■ TO DO ■
Your task is to copy each line in the listing that includes the word "None".

■ LISTED ENTRIES ■
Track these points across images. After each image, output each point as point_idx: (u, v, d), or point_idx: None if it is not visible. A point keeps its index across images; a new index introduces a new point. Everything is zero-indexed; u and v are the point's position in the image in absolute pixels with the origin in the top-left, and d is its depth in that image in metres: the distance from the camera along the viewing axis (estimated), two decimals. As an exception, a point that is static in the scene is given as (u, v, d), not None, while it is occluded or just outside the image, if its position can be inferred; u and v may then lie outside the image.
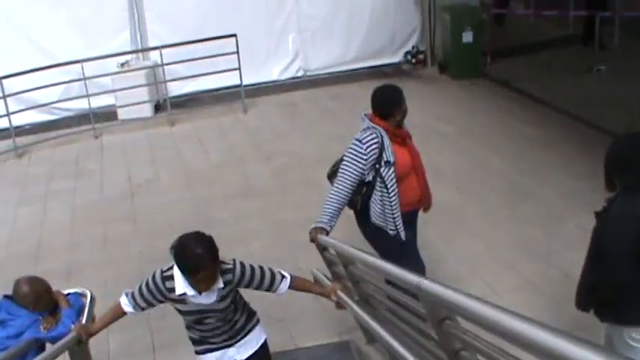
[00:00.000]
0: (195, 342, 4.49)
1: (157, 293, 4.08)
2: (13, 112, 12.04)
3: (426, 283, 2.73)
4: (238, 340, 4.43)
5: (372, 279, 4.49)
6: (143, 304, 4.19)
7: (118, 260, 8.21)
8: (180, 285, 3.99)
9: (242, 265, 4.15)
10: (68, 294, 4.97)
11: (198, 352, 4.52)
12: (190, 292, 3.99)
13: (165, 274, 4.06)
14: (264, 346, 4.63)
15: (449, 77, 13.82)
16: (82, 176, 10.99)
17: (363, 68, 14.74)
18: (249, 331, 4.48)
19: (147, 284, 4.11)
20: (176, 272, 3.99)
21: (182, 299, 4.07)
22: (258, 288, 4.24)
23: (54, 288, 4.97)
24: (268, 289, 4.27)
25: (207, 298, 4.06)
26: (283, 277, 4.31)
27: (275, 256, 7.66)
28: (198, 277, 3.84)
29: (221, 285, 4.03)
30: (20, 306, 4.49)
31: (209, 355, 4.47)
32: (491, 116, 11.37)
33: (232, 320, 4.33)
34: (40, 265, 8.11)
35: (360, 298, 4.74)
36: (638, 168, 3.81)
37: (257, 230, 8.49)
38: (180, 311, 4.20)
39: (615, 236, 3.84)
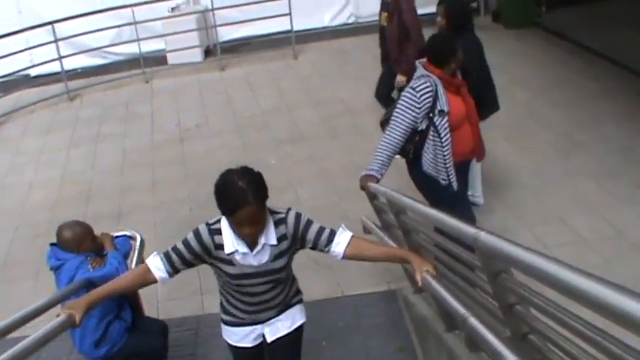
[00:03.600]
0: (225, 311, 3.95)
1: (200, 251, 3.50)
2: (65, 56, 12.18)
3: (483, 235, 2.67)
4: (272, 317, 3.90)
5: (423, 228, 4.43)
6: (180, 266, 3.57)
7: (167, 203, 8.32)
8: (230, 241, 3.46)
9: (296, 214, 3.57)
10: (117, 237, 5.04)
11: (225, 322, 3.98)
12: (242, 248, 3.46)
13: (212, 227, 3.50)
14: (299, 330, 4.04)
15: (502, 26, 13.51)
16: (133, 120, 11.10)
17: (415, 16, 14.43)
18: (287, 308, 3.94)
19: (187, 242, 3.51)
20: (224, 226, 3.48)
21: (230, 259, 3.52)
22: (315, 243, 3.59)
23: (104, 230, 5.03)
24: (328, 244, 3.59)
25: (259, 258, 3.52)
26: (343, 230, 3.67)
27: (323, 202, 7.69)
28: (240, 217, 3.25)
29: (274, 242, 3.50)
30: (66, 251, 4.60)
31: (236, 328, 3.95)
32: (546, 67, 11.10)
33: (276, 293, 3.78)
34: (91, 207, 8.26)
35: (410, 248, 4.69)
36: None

■ SOLUTION TO THIS EXERCISE ■
Track these points across images. After each image, output each point as point_idx: (u, v, d), or point_idx: None if it is not visible. A point keeps its index across images; a new index introduces a new point. Everything is zero-indexed; u and v are the point's position in the image in absolute pixels with the origin in the top-left, and d is its depth in that image in metres: the distance from the camera along the viewing axis (estimated), two decimals. As an exception, a point that is static in the scene is given as (u, v, d), not None, while it is occluded or just outside the image, if its position can be inferred; u and v may then lie outside the image.
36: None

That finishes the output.